Questa rincorsa continua al M5S, che sabato 5 aprile potrebbe portare esponenti vicini a Schlein (o addirittura lei stessa) nella piazza pacifista organizzata da Conte proprio per fare concorrenza al Pd, avrebbe un senso politico se la segretaria intendesse sfidare l'ex premier alle prossime elezioni. Lei, invece, «testardamente unitaria», ha deciso di puntare tutte le fiches sull'alleanza coi Cinque Stelle.
I due partiti più forti del presunto «campo largo» sono quindi impegnati a cannibalizzarsi a vicenda, anziché a sottrarre voti agli avversari. Compito, questo, che spetterebbe innanzitutto al Pd, il quale, a differenza del M5S, ha (o aveva) una certa cultura di governo e presa sugli elettori del ceto medio.
A guadagnare dalla radicalizzazione del Pd sono Giorgia Meloni e i suoi alleati. Mentre Schlein e Conte si litigano quel 34,5% di elettorato, con oscillazioni di mezzo punto, inferiori al margine d'errore dei sondaggi, agli italiani che vogliono un prodotto diverso non resta che cercare sugli altri scaffali. Incluso quello in cui sono posizionati i partiti del centrodestra, che nel suo complesso è salito dal 43,8% delle Politiche al 48,7% stimato oggi.

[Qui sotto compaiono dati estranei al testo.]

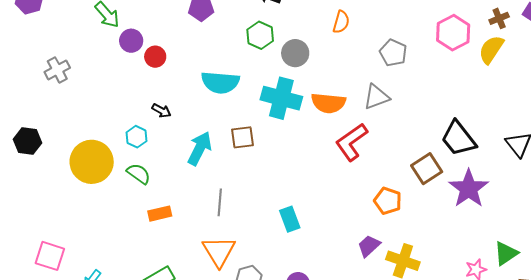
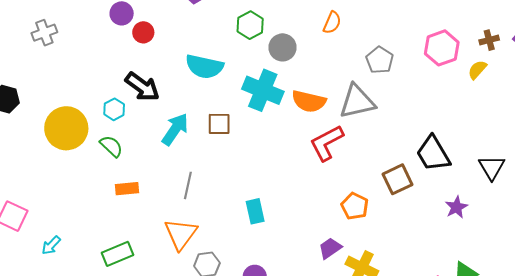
yellow semicircle: (491, 49) -> (477, 70), size x0.7
gray triangle: (376, 97) -> (357, 102), size x1.4
black arrow: (161, 111) -> (142, 87), size x1.8
purple star: (469, 189) -> (456, 207), moved, size x0.6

Cinque punti in più dopo aver governato due anni e mezzo in una delle fasi più difficili del dopoguerra: se non è un inedito nelle democrazie occidentali, poco ci manca. La destra dovrebbe fare un monumento a Schlein, e pregare che sopravviva a tutte le congiure che stanno ordendo i maggiorenti del Pd.